## WHAT YOU SHOULD DO
Read through the data and report every line in which the word "labels" occurs.

Dataset entries:

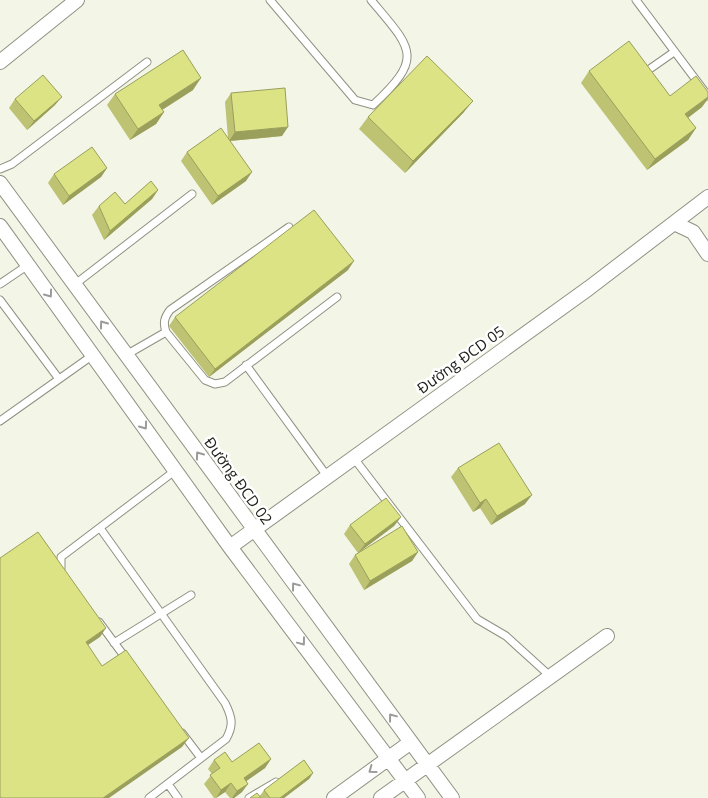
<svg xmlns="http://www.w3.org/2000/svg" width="708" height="798" viewBox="0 0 708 798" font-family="'Open Sans',sans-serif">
  <rect width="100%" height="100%" fill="#f3f5e6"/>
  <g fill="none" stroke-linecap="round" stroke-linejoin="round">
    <!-- service casing -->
    <g stroke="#909183" stroke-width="9">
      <path id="service" d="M270 0 355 100 373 105C425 57 412 49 371 0
        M636 0 708 96
        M644 73 674 52
        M0 169 12 164 147 62
        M289 227 170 310C164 318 163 323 166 332L205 380 215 384 225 382 337 297
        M0 284 28 265
        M74 285 192 194
        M0 300 59 379
        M126 355 166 332
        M246 365 327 476
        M0 421 93 355
        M353 457 477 619 506 636 550 676
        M100 528 225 703C232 717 234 725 226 739L149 798
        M61 569V557L176 470
        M99 622 127 660
        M114 643 191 595
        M182 733 201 758
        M168 784 178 798
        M249 798 276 782"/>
    </g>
    <!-- minor casing -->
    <g stroke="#909183" stroke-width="16">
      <path id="minor" d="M0 62 77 0
        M0 183 452 798
        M674 223 693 232 708 254
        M0 226 230 547 418 798
        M230 547 589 288 708 197
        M334 798 411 742
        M381 798 607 636"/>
    </g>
    <!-- service -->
    <use href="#service" stroke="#fff" stroke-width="7"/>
    <!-- minor -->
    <use href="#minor" stroke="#fff" stroke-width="14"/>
  </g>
  <!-- wall -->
  <path fill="#bdc372" d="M589 71 670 96 702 107 688 118 696 128 688 140 647 170 581 83Z
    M193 90 162 110 164 112 156 124 130 140 107 105 115 94Z
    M231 93 282 136 230 141 246 181 212 205 181 161 187 152 228 138 225 102Z
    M15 99 55 105 27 130 9 108Z
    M464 112 405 173 359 129 368 117Z
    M107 168 101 177 63 205 48 183 54 174Z
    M158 190 152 199 104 240 92 215 99 206 125 204Z
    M348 270 209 377 169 326 175 317Z
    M458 468 525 504 491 525 480 508 473 512 451 477Z
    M401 517 394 526 358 553 344 534 350 525Z
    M418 552 412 561 364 590 349 564 355 555Z
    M271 759 265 768 246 781 242 792 234 798H230L225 792 216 798H214L204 784 212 774 208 769 214 760 232 762Z
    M313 773 309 779 284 798H261L260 796 264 790Z"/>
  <!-- shaded-wall -->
  <path fill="#9a9f5c" d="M201 78 193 90 151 117 159 105Z
    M62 97 55 105 27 130 34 121Z
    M708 97V99L702 107 677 126 685 114Z
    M473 101 464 112 405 173 413 161Z
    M164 112 156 124 130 140 138 129Z
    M288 127 282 136 229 141 235 132Z
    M696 128 688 140 647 170 655 159Z
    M107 168 101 177 63 205 69 196Z
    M252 172 246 181 212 205 218 196Z
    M158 190 152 199 104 240 110 231Z
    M354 261 348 270 209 377 215 369Z
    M532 495 525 504 491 525 497 516Z
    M486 499 480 508 473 512 480 503Z
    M401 517 394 526 358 553 365 544Z
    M418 552 412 561 364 590 370 581Z
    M106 628 100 637 79 651 86 642Z
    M189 738 182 747 109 798H103Z
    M271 759 265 768 238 787 244 778Z
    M313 773 309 779 284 798H280Z
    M231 783 225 792 216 798 221 790Z
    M248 784 242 792 234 798H232L237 791Z"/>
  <!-- building -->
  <path fill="#dce384" stroke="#9a9f5c" d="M629 41 670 96 696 76 708 92V97L685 114 696 128 655 159 589 71Z
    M183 50 201 78 159 105 164 112 138 129 115 94Z
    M427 56 473 101 413 161 368 117Z
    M43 75 62 97 34 121 15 99Z
    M285 88 288 127 235 132 231 93Z
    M221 128 252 172 218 196 187 152Z
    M92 147 107 168 69 196 54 174Z
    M151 181 158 190 110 231 99 206 115 192 125 204Z
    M314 210 354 261 215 369 175 317Z
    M499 443 532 495 497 516 486 499 480 503 458 468Z
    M386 498 401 517 365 544 350 525Z
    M402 526 418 552 370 581 355 555Z
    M38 532 106 628 86 642 102 666 126 650 189 738 103 798H1L0 796V558Z
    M259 743 271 759 244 778 248 784 237 791 231 783 221 790 210 775 220 768 214 760 225 752 232 762Z
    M304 760 313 773 280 798H270L264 790Z
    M257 793 261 798H250Z"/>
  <!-- one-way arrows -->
  <defs><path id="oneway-chevron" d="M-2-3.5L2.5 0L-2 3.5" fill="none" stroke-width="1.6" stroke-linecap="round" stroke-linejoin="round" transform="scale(1.25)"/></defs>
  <g stroke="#9b9c99">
    <use href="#oneway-chevron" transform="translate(49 294) rotate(54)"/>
    <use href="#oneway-chevron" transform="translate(103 324) rotate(-126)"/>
    <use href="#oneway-chevron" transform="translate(144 426) rotate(54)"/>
    <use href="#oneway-chevron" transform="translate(199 455) rotate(-126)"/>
    <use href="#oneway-chevron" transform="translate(295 586) rotate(-127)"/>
    <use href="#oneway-chevron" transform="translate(302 642) rotate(53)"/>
    <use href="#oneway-chevron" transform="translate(392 717) rotate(-127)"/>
    <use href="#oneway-chevron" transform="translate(372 770) rotate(144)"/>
  </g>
  <g text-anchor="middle" stroke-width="5" stroke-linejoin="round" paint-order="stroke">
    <!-- street labels -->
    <g font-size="15" fill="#21221c" stroke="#fff">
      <text transform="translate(461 360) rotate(-36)" y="5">Đường ĐCD 05</text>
      <text transform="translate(238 481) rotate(54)" y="5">Đường ĐCD 02</text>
    </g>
  </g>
</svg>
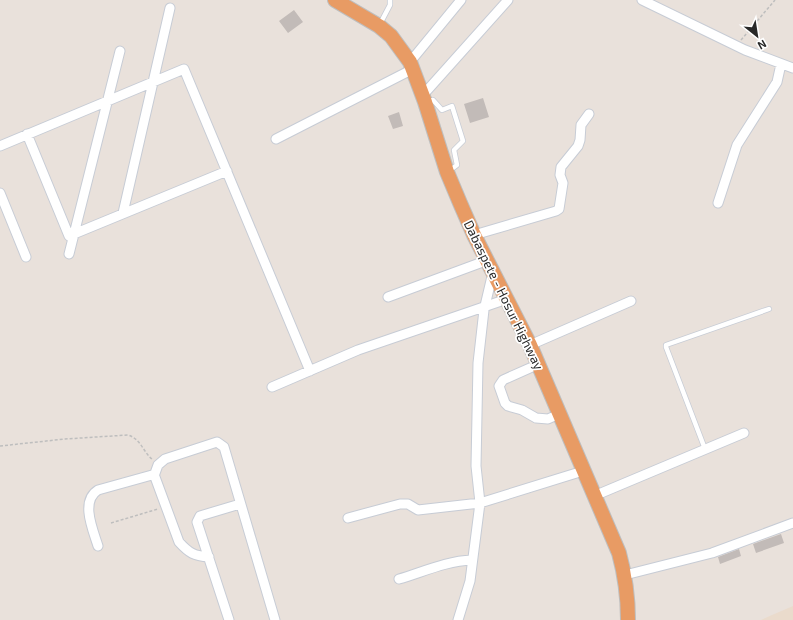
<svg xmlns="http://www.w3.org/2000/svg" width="793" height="620" font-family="'Exo 2',sans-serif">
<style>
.education{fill:#eadbcc}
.building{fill:#c2bbb8}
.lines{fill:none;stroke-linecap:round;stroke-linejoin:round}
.service-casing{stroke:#c7ccd5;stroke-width:6}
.minor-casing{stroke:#c7ccd5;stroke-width:11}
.trunk-casing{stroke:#bebebe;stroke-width:16}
.path{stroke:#bebebe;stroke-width:1.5;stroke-dasharray:3 2;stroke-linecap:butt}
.service{stroke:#fff;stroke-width:4.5}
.minor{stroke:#fff;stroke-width:9}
.trunk{stroke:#e89b64;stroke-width:14}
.labels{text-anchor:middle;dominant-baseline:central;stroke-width:3.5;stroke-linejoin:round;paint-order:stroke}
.street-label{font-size:13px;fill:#282828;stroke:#fff}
</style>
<rect width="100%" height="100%" fill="#e9e1db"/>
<path class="education" d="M793 606V620H761L772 615Z"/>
<path class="building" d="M294 10 303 22 288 33 279 21Z
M483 98 489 117 470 123 464 104Z
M399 112 403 126 393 129 388 116Z
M781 534 784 543 756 553 753 544Z
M739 549 741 556 720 564 718 557Z"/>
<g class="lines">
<g class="service-casing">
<path id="service" d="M380 24 390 5V0
M427 102 433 100 442 110 452 106 463 141 454 150 457 165 449 171
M705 449 666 347V345L769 309"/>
</g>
<g class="minor-casing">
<path id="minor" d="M642 0 745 50 793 68
M410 62 461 0
M423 95 508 0
M27 134 69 236 227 171
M276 139 413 69
M0 146 184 69 310 371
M0 193 26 257
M718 203 737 145 777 82 781 64
M123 213 170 8
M474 235 556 211 559 209 563 183 560 175 561 167 578 146 580 140 581 125 589 114
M69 254 120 51
M388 297 488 260
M530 345 631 301
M539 364 503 380 499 386 505 403 508 406 522 410 536 418 548 419 559 414
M272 387 358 350 507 299
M154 476 158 465 165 459 217 442 224 447 275 620
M594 496 744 433
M348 518 400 504H408L418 510 480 503 583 471
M98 546C93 530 80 501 98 490L152 475 155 477 179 542C189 553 194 556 209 557
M625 575 712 553 793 523
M399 579C423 572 446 561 472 560
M229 620 197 522 200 516 240 504
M458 620 470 581 480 503 476 466 478 363 484 310 493 272"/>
</g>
<g class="trunk-casing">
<path id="trunk" d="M335 0 379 26 391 36 410 62 425 102 447 172 460 203 474 235 530 345 619 553C625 575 628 596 628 620"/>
</g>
<path class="path" d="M741 40 775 0
M0 446 65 439 128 435C141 439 143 452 153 460
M111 523 158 509"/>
<use href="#service" class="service"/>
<use href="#minor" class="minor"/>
<use href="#trunk" class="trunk"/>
</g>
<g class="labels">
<g class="street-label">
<text transform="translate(504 295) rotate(64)">Dabaspete - Hosur Highway</text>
</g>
</g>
<g transform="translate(757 36) rotate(150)" stroke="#ffffff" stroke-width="3" paint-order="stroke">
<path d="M0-3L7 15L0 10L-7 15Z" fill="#282828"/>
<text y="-6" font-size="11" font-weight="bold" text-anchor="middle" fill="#282828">N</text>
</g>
</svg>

## OUTPUT OF THE EXERCISE
    <!-- street labels -->
.labels{text-anchor:middle;dominant-baseline:central;stroke-width:3.5;stroke-linejoin:round;paint-order:stroke}
<g class="labels">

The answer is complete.